Re: Robert's puzzles 2020-10-14

Postby Mauriès Robert » Thu Oct 15, 2020 9:25 am

Hi Denis,
denis_berthier wrote:I've found nothing noticeable

Indeed, this puzzle has nothing special except that its level always requires several steps to solve, even with T&E.
Robert
Mauriès Robert
 
Posts: 607
Joined: 07 November 2019
Location: France

Re: Robert's puzzles 2020-10-14

Postby SpAce » Fri Oct 16, 2020 11:27 pm

Hi Robert,

Mauriès Robert wrote:Indeed, this puzzle has nothing special except that its level always requires several steps to solve, even with T&E.

I guess that depends on what kind of T&E you mean. With T&E(2, basics) it's easy:

Code: Select all
.------------------.---------------------.--------------------.
| 4589   6     358 | 23489  7     2349   |  59   239    1     |
| 15789  789   2   | 3689   1368  1369   |  4    39     3569  |
| 149    49    13  | 5      1346  123469 |  8    7      2369  |
:------------------+---------------------+--------------------:
| 2478   2478  9   | 2468   4568  2456   |  3    1      478   |
| 48     3     6   | 1      9     7      |  2    5      48    |
| 12478  5     18  | 2348   348   234    |  6    489    4789  |
:------------------+---------------------+--------------------:
| 2569   1     7   | 3469   3456  8      | a59   2349   23459 |
| 25689  289   4   | 369    1356  13569  |  7   a239-8  23589 |
| 3      89    58  | 7      2     459    |  1    6      4589  |
'------------------'---------------------'--------------------'

T&E(2): 8r8c8 & (5|9)r7c7 ->[singles, 1 NP]-> ! => -8 r8c8; stte
-SpAce-: Show
Code: Select all
   *             |    |               |    |    *
        *        |=()=|    /  _  \    |=()=|               *
            *    |    |   |-=( )=-|   |    |      *
     *                     \  ¯  /                   *   

"If one is to understand the great mystery, one must study all its aspects, not just the dogmatic narrow view of the Jedi."
User avatar
SpAce
 
Posts: 2671
Joined: 22 May 2017

Re: Robert's puzzles 2020-10-14

Postby Mauriès Robert » Sat Oct 17, 2020 8:00 am

Hi Space,
SpAce wrote:I guess that depends on what kind of T&E you mean. With T&E(2, basics) it's easy:
T&E(2): 8r8c8 & (5|9)r7c7 ->[singles, 1 NP]-> ! => -8 r8c8; stte

Well seen your resolution of size 2, i.e. with bifurcation (OR).
For my part, by T&E I meant T&E(1), i.e. without bifurcation.
Cordialy
Robert
Mauriès Robert
 
Posts: 607
Joined: 07 November 2019
Location: France

Re: Robert's puzzles 2020-10-14

Postby denis_berthier » Sat Oct 17, 2020 10:08 am

SpAce wrote: With T&E(2, basics) it's easy:
T&E(2): 8r8c8 & (5|9)r7c7 ->[singles, 1 NP]-> ! => -8 r8c8; stte


Except that this is not T&E(2). In T&E(2), you take two (and only two) candidates as a hypothesis and the only thing that can possibly be concluded is a contradiction between them.
denis_berthier
2010 Supporter
 
Posts: 4238
Joined: 19 June 2007
Location: Paris

Re: Robert's puzzles 2020-10-14

Postby SpAce » Sat Oct 17, 2020 11:28 am

denis_berthier wrote:
SpAce wrote: With T&E(2, basics) it's easy:
T&E(2): 8r8c8 & (5|9)r7c7 ->[singles, 1 NP]-> ! => -8 r8c8; stte

Except that this is not T&E(2).

Ok. I won't argue about that since, as far as I know, you've defined the terms. What is it then?

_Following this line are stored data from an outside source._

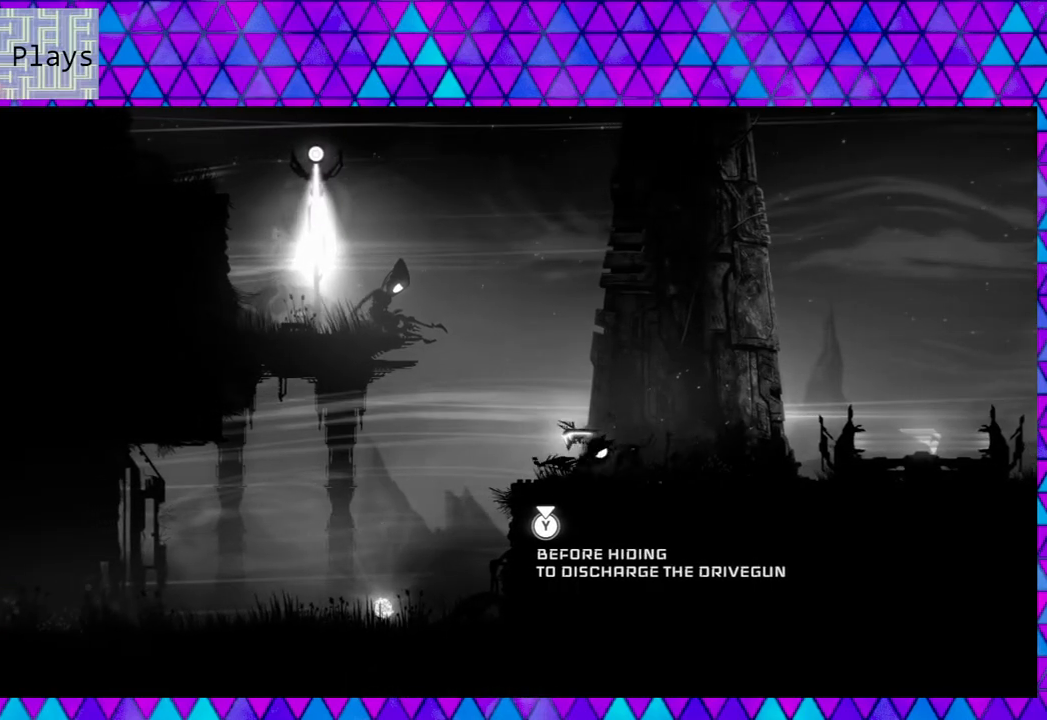
{"buttons": [], "left_stick": "left", "right_stick": "center", "events": []}
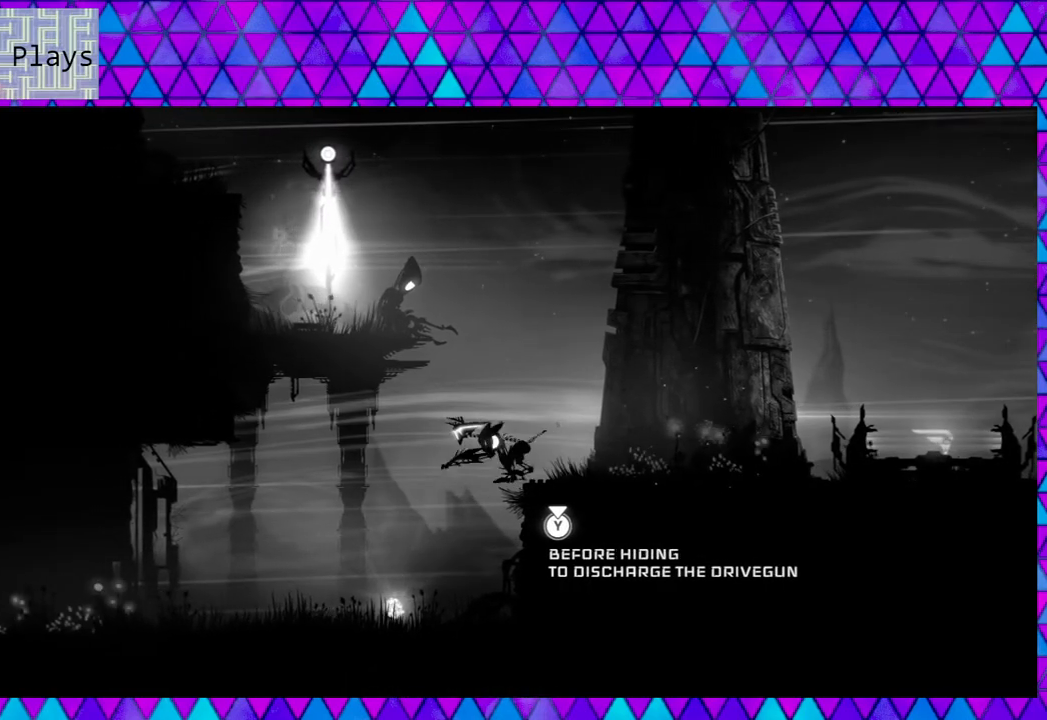
{"buttons": [], "left_stick": "center", "right_stick": "center", "events": [[383, "left_stick", "center"]]}
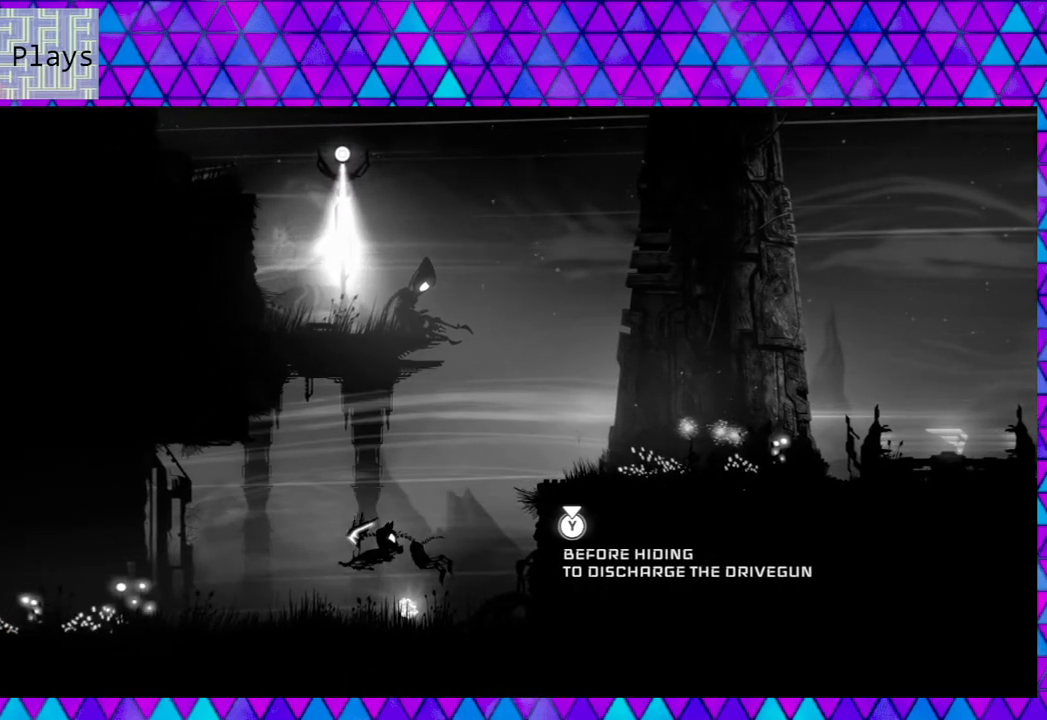
{"buttons": [], "left_stick": "left", "right_stick": "center", "events": [[233, "left_stick", "left"]]}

In T&E(2), you take two (and only two) candidates as a hypothesis and the only thing that can possibly be concluded is a contradiction between them.

Good to know, but what exactly does that mean? That the two candidates can't be true together? How does that solve anything alone? Don't you need to test at least two of such combos with one part remaining fixed (like here) to conclude anything worth-while? How do you actually use T&E(2) if it's not that? (I've understood that it can solve any 9x9 sudoku, so it would be nice to know what you actually mean by it.)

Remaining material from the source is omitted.